Rabbi Micah Peltz offers a beautiful and keen insight: “For Rabbi Ishmael, then, the order of the Torah is as follows: Sin of the golden calf; commandment to build, and the building of, the mishkan. Therefore, the sin of the golden calf actually happens before any talk of a mishkan. Suddenly the mishkan, which represented the Divine ideal for Rabbi Akiva, becomes a Divine concession for Rabbi Ishmael. Rabbi Ishmael believes that God never intended [for] Israel to build a mishkan – but then Israel sinned. Only then does God give the command to build the mishkan. God is abstract, and therefore wanted people to relate to God in an abstract way. But the people needed something concrete, something tangible, in order to relate to God, so God gives in.

“Through this example, we see that Rabbi Akiva views the world through the lens of heaven – where Divine desires come first. Rabbi Ishmael, however, views the world through an earthly lens – where human needs can affect God” 

Ross Benjamin, in the preface to his new and comprehensive translation of Kafka’s diaries, offers another way to grasp the written biblical text that in places appears random in its structure:

“Unlike the Brod edition, which imposed an artificial chronology on the entries, the critical edition retains the sequence as it appears in the notebooks. Kafka went back and forth between several of them at the same time, without dating every piece of writing” (Franz Kafka, Diaries, trans. Ross Benjamin, p. ix).

“There is no chronological order in the Torah” also sends us into the reality of Einstein’s special theory of relativity that time is not absolute; there is an elasticity to time: the faster one moves, the slower time is experienced; and the slower one moves, the faster time is encountered. In Einstein’s theory, chronology remains constant, unlike in the Torah, where we are told that the text does not always follow a direct time chronology.

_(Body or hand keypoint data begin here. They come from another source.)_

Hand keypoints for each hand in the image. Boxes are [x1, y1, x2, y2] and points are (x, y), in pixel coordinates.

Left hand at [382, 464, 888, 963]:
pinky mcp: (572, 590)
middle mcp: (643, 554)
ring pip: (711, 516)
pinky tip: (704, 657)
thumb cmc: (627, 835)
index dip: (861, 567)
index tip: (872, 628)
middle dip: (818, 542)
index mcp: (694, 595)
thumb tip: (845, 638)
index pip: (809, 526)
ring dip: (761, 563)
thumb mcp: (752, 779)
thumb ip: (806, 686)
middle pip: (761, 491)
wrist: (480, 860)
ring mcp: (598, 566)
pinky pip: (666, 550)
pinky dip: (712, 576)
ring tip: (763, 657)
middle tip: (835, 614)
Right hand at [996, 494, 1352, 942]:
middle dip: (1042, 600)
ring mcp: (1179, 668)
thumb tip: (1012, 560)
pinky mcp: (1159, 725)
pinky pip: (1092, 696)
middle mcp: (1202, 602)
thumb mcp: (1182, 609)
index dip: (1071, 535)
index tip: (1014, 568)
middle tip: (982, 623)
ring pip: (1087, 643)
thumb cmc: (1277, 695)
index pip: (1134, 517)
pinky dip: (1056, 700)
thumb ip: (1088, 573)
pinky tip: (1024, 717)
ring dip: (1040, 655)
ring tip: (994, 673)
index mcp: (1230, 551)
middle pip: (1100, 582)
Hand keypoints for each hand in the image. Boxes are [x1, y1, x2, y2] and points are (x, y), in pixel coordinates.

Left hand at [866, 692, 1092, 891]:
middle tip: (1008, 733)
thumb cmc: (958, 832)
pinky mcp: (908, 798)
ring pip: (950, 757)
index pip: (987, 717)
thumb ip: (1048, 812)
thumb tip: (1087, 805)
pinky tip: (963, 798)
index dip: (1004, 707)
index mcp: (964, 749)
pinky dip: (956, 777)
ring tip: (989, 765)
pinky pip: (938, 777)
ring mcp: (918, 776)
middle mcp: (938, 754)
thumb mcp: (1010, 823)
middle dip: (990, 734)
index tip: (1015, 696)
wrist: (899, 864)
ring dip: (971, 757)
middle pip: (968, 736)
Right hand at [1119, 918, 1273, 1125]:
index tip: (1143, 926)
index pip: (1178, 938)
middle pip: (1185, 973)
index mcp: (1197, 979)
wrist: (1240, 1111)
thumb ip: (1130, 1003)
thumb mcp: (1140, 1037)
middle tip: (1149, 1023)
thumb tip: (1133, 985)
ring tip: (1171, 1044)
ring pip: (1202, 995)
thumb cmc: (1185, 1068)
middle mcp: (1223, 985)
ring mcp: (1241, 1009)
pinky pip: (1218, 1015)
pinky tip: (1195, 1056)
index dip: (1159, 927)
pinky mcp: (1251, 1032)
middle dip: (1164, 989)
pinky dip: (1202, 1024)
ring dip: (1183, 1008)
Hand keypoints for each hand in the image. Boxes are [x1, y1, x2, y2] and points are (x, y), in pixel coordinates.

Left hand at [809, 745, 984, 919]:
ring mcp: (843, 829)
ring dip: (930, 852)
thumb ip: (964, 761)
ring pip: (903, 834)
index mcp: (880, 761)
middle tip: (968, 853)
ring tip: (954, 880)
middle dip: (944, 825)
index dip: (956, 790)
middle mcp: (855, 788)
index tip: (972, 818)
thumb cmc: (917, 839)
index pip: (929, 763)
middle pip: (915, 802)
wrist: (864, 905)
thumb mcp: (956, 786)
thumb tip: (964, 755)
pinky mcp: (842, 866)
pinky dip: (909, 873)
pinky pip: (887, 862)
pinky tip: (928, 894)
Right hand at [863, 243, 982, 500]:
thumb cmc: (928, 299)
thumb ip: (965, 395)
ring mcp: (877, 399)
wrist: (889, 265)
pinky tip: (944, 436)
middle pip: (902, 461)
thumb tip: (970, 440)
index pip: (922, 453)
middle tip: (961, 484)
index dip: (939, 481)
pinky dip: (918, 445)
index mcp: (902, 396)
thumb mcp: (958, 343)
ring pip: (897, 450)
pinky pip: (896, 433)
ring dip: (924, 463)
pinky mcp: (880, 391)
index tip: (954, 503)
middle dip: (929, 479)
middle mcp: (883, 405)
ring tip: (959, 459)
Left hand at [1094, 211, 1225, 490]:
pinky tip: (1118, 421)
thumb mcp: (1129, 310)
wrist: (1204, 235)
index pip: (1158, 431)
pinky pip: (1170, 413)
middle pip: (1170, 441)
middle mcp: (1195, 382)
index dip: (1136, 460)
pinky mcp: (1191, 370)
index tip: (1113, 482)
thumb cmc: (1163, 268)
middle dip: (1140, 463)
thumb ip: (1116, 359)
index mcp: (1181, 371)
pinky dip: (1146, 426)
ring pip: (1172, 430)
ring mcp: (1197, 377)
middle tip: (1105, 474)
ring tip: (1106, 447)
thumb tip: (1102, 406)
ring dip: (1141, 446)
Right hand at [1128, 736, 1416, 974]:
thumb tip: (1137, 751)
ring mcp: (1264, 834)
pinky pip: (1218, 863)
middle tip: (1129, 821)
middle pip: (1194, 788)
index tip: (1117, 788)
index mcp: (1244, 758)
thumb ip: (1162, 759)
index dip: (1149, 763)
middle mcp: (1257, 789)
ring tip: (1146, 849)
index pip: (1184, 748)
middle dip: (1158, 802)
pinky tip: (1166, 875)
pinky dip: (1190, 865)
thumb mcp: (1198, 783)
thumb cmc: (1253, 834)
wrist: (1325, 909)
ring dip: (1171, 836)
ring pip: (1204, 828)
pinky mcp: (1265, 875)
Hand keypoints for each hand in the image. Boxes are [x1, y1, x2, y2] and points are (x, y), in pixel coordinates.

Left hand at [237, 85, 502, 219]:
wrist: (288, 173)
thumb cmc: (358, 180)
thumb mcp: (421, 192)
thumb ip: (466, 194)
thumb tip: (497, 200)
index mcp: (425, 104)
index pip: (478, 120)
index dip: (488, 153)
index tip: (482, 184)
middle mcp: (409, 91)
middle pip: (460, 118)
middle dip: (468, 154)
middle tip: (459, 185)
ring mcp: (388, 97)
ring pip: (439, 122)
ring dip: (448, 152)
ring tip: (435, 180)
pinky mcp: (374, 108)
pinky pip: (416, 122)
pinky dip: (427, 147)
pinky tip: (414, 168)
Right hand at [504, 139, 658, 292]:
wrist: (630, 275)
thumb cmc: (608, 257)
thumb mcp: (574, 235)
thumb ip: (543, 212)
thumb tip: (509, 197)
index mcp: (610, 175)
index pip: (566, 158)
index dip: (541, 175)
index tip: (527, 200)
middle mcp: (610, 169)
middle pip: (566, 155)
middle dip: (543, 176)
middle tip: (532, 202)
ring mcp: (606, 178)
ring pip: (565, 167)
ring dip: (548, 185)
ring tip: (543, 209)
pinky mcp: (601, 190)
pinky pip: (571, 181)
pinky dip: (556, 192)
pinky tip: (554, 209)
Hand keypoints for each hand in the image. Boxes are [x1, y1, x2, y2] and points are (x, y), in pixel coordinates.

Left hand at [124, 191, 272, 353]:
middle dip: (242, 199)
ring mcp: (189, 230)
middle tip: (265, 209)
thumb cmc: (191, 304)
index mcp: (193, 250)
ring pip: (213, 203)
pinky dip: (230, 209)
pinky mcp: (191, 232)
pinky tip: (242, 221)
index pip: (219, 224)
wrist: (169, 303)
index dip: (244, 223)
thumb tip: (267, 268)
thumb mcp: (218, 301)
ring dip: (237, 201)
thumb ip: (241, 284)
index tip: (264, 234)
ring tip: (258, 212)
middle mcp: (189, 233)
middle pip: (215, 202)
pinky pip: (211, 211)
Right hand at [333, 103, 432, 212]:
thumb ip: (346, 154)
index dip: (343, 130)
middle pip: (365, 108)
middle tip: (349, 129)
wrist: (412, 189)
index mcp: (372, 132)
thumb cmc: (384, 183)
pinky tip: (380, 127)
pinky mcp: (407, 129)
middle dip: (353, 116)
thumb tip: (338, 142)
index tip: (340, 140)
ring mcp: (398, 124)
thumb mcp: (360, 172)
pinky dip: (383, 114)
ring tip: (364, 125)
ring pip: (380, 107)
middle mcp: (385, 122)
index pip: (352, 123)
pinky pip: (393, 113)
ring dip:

However, with Einstein’s theory of relativity and its fluctuation of the speed of time, along with the unchronological sequencing of the Torah, our perceived sense of time can be disjointed by both.

Perhaps that is the point. Life at times flows like a sweet melody, and at other times there is dissonance; things seem out of order. We harmonize those disparate moments by reading the text of the Torah through the lens of the Talmud, which presents the perspectives of Ishmael and Akiva as both having validity.■

The writer, a Reconstructionist rabbi, is rabbi emeritus of the Israel Congregation in Manchester Center, Vermont. He teaches at the Arava Institute for Environmental Studies on Kibbutz Ketura and at Bennington College.